Composer’s Statement
Composer’s Statement
Joel Chadabe
This statement was written in December 2001 for Imadjinn, in New Delhi, India, producer of The IDEA, a CD-ROM gazette on media arts and artists.
When people ask me what I do as a composer, I explain that I do not compose pieces, I compose activities. A ‘piece’, whatever its content, is a construction with a beginning and an end that exists independent of its listeners and within its own boundary of time. An ‘activity’ unfolds because of the way people perform; and consequently, an activity happens in the time of living; and art comes closer to life.
How does art function in the life of the performer that is participating in one of my musical activities? Well, for one thing, I view the performer as a human being and friend, and not as the executer of a construction; and so I try to design a role for the performer that is challenging, creative, and comfortable. By challenging, I mean that I put the performer in a situation where the demands on the performer’s listening and reacting skills are not routine. By creative, I mean that the performer has to make compositional decisions, as against, in a more traditional role, executing the notes in a musical score. By comfortable, I ask the performer to participate in a way that the performer finds agreeable, both physically and musically.
The musical ‘instrument’ I use is defined by the software I design. It is the software that articulates the interface between instrument and performer, determines how the instrument will react to a performer’s actions, and generates the sounds. The activity that I design, then, is defined by the interface, the way the instrument responds to a performer, and the nature of the sounds. In short, as against a musical score that is played on an instrument, in my music it is the instrument itself that is the work of art. The instrument is inseparable from the music it produces. As Yeats wrote, “How can we know the dancer from the dance?”
Here’s a case in point. I composed ‘Many Times …’, where the ellipsis is the name of the performer, for a concert of my music at Engine 27, a sound/gallery performance space in New York City, in the spring of 2001. The underlying idea of the use of technology is that technology expands our capabilities. In ‘Many Times …’, the instrument takes the sound produced by a performer and from it produces many different transformed instances of it throughout the performance space, multiplying the performer’s actions so that it comes from loudspeakers on the left, on the right, above, behind, from here, there, everywhere.

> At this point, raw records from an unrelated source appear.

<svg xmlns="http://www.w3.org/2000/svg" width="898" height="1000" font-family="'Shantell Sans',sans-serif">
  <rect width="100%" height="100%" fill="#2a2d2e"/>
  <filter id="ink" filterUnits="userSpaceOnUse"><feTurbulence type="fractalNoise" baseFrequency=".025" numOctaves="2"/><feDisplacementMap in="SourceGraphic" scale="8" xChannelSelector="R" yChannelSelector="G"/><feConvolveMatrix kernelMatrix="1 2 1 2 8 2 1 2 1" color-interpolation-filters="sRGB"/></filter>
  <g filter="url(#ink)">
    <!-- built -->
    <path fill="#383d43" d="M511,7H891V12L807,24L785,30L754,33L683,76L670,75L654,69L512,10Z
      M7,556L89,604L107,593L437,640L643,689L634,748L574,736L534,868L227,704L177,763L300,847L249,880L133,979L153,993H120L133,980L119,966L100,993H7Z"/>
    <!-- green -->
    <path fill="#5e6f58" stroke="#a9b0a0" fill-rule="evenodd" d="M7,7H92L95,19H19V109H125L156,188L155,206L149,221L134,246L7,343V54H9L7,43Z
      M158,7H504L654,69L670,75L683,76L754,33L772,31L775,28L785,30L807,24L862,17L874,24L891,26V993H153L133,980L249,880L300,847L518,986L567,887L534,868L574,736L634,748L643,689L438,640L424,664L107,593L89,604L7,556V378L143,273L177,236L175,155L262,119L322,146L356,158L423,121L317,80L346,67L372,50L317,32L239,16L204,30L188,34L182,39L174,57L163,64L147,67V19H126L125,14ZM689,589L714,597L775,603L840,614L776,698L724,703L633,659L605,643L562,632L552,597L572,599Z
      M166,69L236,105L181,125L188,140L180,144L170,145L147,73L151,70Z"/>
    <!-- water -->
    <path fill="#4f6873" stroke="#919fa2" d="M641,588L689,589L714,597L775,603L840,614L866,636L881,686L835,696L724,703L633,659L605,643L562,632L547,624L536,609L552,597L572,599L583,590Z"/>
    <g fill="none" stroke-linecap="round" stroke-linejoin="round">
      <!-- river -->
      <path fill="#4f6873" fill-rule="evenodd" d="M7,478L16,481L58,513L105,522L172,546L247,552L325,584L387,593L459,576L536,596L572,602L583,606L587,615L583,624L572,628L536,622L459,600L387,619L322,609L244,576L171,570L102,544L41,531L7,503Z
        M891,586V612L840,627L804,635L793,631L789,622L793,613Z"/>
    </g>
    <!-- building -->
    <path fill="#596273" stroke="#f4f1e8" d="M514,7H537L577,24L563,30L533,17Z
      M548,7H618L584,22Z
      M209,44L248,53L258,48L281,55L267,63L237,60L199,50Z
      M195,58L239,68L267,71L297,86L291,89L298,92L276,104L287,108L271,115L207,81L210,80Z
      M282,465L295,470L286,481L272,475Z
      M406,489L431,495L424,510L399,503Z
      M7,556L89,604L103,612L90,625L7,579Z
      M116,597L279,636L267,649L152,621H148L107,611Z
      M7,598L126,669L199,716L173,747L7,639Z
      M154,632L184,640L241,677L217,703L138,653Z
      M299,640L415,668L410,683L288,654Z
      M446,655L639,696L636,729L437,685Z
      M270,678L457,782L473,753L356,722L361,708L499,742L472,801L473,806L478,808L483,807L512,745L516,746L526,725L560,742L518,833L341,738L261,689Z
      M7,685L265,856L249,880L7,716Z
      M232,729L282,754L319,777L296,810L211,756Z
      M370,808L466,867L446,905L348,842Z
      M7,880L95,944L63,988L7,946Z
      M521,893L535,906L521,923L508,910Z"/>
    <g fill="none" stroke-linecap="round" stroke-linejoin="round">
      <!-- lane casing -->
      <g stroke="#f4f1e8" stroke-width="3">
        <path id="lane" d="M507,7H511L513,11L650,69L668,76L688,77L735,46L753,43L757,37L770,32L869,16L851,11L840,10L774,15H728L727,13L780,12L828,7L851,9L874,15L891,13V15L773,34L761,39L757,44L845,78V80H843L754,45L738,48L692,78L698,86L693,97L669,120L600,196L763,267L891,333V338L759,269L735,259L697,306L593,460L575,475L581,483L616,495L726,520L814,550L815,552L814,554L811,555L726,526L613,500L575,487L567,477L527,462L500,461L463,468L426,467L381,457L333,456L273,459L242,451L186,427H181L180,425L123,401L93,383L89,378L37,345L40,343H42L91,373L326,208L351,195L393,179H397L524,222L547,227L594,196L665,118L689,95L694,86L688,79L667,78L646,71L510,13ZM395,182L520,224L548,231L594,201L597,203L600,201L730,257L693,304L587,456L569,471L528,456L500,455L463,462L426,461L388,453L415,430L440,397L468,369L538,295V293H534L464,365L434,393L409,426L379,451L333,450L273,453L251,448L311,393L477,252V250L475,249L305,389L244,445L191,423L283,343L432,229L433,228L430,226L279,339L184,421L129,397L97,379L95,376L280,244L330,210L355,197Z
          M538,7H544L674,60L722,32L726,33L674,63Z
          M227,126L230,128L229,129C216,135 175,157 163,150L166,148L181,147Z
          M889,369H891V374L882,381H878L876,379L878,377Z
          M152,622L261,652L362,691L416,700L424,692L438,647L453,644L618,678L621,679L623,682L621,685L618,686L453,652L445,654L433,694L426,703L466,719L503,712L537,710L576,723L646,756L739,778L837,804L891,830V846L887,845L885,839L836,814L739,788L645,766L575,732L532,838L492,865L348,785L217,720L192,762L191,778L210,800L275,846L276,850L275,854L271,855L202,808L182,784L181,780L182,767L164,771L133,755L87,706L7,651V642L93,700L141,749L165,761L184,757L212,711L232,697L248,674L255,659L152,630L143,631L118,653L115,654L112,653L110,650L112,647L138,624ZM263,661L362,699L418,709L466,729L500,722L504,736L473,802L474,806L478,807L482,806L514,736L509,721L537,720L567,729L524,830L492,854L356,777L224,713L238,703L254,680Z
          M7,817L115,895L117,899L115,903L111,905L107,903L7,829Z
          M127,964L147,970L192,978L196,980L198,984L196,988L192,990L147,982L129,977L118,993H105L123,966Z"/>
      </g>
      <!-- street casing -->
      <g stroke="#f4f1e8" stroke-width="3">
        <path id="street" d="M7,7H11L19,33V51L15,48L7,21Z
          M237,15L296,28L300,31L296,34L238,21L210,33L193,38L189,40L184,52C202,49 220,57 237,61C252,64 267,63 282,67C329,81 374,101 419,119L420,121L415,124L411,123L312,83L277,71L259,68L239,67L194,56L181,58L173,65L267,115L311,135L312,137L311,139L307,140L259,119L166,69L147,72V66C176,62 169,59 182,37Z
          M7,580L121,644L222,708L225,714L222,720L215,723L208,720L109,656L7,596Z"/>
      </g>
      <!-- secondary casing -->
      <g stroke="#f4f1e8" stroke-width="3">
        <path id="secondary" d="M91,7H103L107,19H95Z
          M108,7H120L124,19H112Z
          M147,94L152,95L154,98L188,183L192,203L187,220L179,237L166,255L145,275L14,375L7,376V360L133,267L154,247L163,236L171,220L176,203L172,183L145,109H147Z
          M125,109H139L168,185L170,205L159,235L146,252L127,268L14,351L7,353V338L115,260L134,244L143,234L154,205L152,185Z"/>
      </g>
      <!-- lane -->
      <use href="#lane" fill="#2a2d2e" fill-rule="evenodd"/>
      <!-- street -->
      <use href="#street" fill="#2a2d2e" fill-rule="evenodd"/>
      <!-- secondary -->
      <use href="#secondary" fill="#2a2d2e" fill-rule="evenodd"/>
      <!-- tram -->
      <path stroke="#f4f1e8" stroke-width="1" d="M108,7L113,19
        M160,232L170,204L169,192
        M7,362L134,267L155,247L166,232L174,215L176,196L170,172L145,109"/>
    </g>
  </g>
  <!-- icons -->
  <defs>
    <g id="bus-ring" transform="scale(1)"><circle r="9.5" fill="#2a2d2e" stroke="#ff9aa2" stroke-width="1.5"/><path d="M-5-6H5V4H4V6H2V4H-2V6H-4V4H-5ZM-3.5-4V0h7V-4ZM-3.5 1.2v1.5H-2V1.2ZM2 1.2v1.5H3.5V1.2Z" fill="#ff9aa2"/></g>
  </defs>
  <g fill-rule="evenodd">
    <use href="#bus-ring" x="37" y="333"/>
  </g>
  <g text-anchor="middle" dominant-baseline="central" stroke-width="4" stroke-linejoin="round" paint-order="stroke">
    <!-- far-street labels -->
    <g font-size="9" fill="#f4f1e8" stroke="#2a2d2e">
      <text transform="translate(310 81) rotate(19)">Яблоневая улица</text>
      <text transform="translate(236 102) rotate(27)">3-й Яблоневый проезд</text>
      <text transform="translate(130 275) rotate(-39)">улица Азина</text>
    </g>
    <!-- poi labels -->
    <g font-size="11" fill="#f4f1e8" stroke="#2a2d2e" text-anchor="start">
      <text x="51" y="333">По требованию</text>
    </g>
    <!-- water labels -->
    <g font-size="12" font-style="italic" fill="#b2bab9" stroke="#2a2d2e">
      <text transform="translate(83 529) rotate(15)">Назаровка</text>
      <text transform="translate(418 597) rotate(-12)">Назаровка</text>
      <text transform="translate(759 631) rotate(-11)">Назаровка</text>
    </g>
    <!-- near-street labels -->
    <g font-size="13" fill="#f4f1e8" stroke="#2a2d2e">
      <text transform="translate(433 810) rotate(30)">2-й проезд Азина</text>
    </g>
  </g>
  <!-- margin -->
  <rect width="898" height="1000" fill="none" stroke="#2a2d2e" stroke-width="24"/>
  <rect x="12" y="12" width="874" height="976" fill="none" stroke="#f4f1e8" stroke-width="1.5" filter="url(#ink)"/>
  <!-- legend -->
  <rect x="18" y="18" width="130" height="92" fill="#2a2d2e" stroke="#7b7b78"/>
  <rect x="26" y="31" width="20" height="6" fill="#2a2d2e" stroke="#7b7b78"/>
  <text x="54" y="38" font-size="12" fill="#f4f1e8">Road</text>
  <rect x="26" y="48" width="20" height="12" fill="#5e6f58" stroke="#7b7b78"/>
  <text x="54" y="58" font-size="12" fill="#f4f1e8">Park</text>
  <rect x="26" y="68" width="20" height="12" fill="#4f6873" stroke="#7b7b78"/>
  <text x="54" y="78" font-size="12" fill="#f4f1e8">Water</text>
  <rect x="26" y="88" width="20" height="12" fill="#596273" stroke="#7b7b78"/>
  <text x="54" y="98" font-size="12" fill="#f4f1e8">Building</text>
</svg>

These transformations, generated by the software that animates the instrument, are essentially unpredictable. Because of their unpredictability, they provide the performer with something to react to. In other words, the performer is influencing the electronic system by performing, vocally or by playing an acoustic instrument, and the electronic system is influencing the performer by giving the performer something to react to. This is what I call ‘interactivity’, where the word interactive means ‘mutually influential’. I find it a wonderful way to make music. It brings out the best in everyone. And considering that anyone can play the role of the performer, it could bring out the best in anyone.